Question

A 20 kg box on a horizontal frictionless surface is moving to the right at a speed of 4.0 m/s. The box hits and remains attached to one end of a spring of negligible mass whose other end is attached to a wall. As a result, the spring compresses a maximum distance of 0.50 m, and the box then oscillates back and forth. (a) i. The spring does work on the box from the moment the box first hits the spring to the moment the spring first reaches its maximum compression. Indicate whether the work done by the spring is positive, negative, or zero. ____ Positive ____ Negative ____ Zero

Answer 1

Answer:

Work done by the spring is negative

Explanation:

We can answer this question by thinking what is the force acting on the box.

In fact, the force acting on the box is the restoring force of the spring, which is given by Hooke's Law:

$F=-kx$

where

k is the spring constant

x is the displacement of the box with respect to the equilibrium position of the spring

The negative sign in the equation indicates that the direction of the force is always opposite to the direction of the displacement: so, whether the spring is compressed or stretched, the force applied by the spring on the box is towards the equilibrium position.
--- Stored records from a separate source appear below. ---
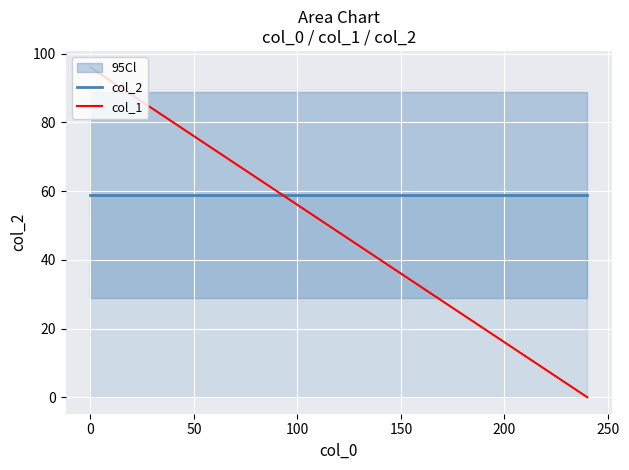

At how many categories does at least one series exceed 45?

2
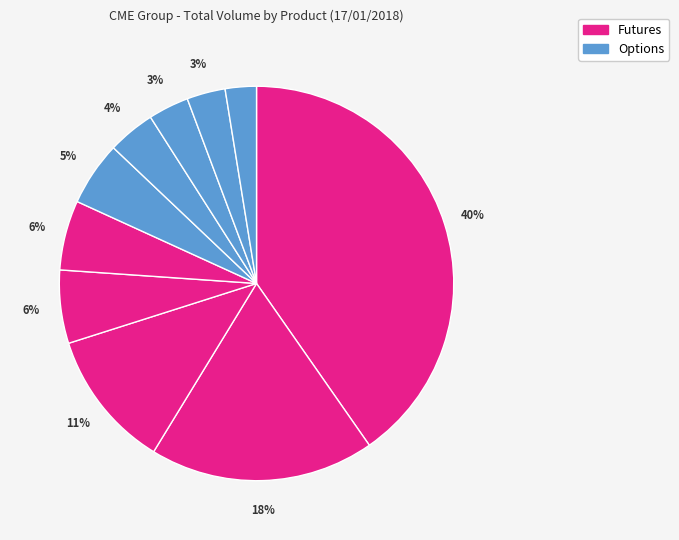

How many segments does this pie chart have?

10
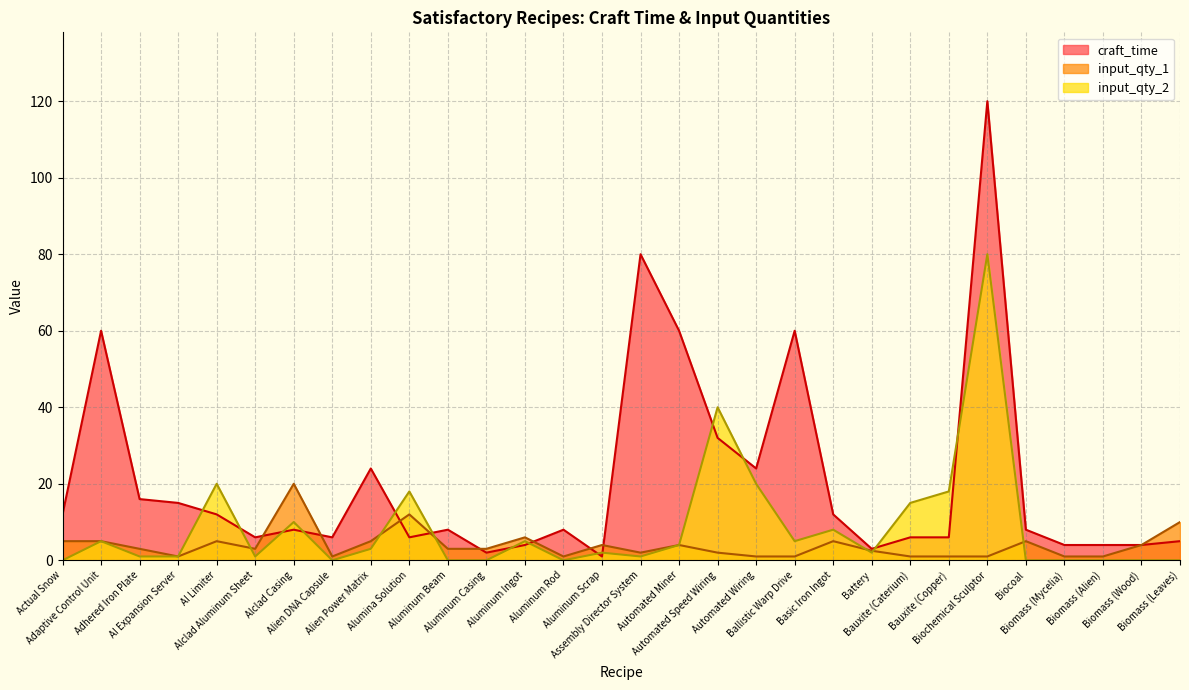

At which label does craft_time first exceed 8?

Actual Snow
The work done by the restoring force is also given by

$W=Fx cos \theta$

where

F is the restoring force

x is the displacement

$\theta$ is the angle between the direction of the force and the displacement

Here we know that the force is always opposite to the displacement, so

$\theta=180^{\circ} \rightarrow cos \theta =-1$

Which means that the work done by the spring is always negative, since the direction of the restoring force is always opposite to the direction of motion.